Jornada Mundial de Oración por la Paz

Hoy recoge la Iglesia el eco del canto de los ángeles, en los campos de Belén, la noche en que nació Jesús. Lo recordábamos hace una semana: “Gloria a Dios en el cielo y en la tierra paz”. La paz es alegría; la paz es felicidad o, al menos, un ingrediente básico de ésta.

Desde 1968, la Iglesia celebra hoy la Jornada Mundial de la Paz: ora por la paz, exhorta a la paz y trata de explicar a todos los hombres las condiciones necesarias para llegar a ella. Y esto porque conoce las necesidades del mundo, que la Iglesia hace suyas como una madre se preocupa por sus hijos.

La Iglesia se muestra, así, madre de todos, siguiendo el modelo de Santa María, Madre de Dios y figura de la Iglesia, como explicó el Concilio Vaticano II. Ella vivió toda su vida en paz con Dios, con los hombres y consigo misma; fruto de la fe y la confianza en Dios, y consecuencia también de la ausencia de todo egoísmo.

El Antiguo Testamento, citado en las lecturas de hoy, recoge la fórmula de bendición que el Señor enseñó a Moisés: “Ésta es la fórmula con que bendeciréis a los israelitas: ‘El Señor te bendiga y te proteja, ilumine su rostro sobre ti y te conceda su favor. El Señor se fije en ti y te conceda la paz’. Así invocarán mi nombre sobre los israelitas, y yo los bendeciré” (Nm 6, 22).

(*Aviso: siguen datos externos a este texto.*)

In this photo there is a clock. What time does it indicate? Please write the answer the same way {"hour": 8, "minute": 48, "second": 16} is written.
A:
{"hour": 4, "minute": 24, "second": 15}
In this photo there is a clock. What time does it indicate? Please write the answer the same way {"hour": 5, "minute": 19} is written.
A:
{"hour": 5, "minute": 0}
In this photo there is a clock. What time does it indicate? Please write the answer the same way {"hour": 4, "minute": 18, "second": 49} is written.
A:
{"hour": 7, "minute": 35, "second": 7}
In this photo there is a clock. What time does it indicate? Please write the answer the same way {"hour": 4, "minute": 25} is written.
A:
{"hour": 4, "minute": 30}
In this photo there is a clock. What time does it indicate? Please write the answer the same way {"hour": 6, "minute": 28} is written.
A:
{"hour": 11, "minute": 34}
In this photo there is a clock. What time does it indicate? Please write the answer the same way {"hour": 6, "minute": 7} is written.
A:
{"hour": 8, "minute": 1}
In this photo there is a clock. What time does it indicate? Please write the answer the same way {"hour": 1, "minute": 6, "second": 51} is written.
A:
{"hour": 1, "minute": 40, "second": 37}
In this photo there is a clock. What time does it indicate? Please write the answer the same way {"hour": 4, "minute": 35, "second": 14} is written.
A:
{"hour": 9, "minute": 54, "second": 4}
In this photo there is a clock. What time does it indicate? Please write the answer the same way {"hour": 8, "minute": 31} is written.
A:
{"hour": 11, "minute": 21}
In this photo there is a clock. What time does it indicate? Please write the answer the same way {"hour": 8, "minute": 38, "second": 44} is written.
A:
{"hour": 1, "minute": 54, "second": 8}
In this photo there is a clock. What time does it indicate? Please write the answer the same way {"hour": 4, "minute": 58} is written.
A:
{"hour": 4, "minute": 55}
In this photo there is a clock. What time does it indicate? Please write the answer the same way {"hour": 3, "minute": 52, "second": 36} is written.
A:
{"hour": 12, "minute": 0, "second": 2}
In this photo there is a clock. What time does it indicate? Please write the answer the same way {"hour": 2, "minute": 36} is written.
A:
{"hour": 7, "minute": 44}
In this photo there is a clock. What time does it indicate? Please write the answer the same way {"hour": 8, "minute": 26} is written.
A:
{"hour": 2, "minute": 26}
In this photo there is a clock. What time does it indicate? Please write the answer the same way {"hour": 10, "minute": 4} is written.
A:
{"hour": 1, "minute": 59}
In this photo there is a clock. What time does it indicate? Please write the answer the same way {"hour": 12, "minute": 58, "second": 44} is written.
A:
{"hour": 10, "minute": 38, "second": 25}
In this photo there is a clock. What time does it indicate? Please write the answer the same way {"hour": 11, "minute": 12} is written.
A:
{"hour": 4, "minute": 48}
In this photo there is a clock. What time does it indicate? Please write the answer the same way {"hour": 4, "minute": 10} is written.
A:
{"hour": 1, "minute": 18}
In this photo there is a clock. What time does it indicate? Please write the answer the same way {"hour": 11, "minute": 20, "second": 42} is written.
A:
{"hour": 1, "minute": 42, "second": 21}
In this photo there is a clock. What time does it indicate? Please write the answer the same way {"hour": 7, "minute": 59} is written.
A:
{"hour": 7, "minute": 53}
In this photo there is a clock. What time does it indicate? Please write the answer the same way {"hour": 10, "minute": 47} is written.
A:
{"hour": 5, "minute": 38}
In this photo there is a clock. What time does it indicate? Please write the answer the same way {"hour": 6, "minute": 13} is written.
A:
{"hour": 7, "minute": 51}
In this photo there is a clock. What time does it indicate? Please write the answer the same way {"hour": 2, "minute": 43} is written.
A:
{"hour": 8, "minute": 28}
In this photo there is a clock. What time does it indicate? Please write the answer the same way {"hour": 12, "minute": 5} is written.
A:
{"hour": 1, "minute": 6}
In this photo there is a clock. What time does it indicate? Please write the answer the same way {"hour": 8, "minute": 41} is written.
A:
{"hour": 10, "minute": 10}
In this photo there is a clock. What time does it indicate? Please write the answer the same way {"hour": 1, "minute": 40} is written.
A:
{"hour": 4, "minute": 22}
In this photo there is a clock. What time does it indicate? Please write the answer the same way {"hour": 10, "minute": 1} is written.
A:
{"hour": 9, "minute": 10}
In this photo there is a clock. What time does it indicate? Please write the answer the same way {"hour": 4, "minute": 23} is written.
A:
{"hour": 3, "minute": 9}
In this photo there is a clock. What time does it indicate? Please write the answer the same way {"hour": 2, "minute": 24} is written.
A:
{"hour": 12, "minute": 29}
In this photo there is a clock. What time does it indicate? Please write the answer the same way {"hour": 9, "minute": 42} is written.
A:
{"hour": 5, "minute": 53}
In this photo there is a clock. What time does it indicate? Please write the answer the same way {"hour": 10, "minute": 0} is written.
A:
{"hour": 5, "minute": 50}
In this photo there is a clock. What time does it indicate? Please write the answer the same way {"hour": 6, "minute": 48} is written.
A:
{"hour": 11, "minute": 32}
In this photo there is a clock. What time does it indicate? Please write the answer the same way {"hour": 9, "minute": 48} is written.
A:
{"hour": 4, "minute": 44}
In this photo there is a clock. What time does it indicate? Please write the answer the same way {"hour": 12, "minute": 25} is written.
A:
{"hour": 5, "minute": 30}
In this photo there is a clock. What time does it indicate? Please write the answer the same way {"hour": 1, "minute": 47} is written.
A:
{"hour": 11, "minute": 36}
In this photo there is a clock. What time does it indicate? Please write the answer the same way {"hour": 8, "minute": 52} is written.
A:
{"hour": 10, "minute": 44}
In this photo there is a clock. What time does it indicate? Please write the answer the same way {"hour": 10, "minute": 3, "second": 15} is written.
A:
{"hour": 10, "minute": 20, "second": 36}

Esta sencilla y conmovedora fórmula de bendición invoca la mirada de Dios sobre los hombres; una mirada acompañada de su misericordia, que abraza al pecador y al santo, y los introduce en las entrañas justas y piadosas de Dios Padre. Y en este camino de acceso al corazón de Dios, María tiene un papel de singular importancia. Ella nos sostiene si tropezamos; nos recibe cuando regresamos; y nos conduce hasta el final del camino, un paso detrás de otro. Es decir, cumple su papel de Madre: Madre de Dios y Madre nuestra, como gustaba decir a san Josemaría. Junto con el don del Espíritu Santo, fue el regalo que Jesús nos dejó como herencia en los momentos sublimes de la Cruz. Por eso exclama San Bernardo: “Si se levantan los vientos de las tentaciones, si tropiezas con los escollos del mal, mira a la estrella, llama a María. Si te agitan las olas de la soberbia, de la ambición o de la envidia, mira a la estrella, llama a María. Si la ira, la avaricia o la impureza impelen violentamente tu nave de tu alma, mira a María. Si turbado con la memoria de tus pecados, comienzas a hundirte en la sima sin fondo de la tristeza, piensa en María”.

Ella es, en efecto, la estrella que orienta nuestro rumbo en la navegación procelosa de esta vida. Y la bitácora que nos mantiene en este rumbo, podríamos sugerir, es el rezo del Santo Rosario, tan recomendado por todos los Papas, también por Francisco, que hoy dirige la Iglesia de Cristo.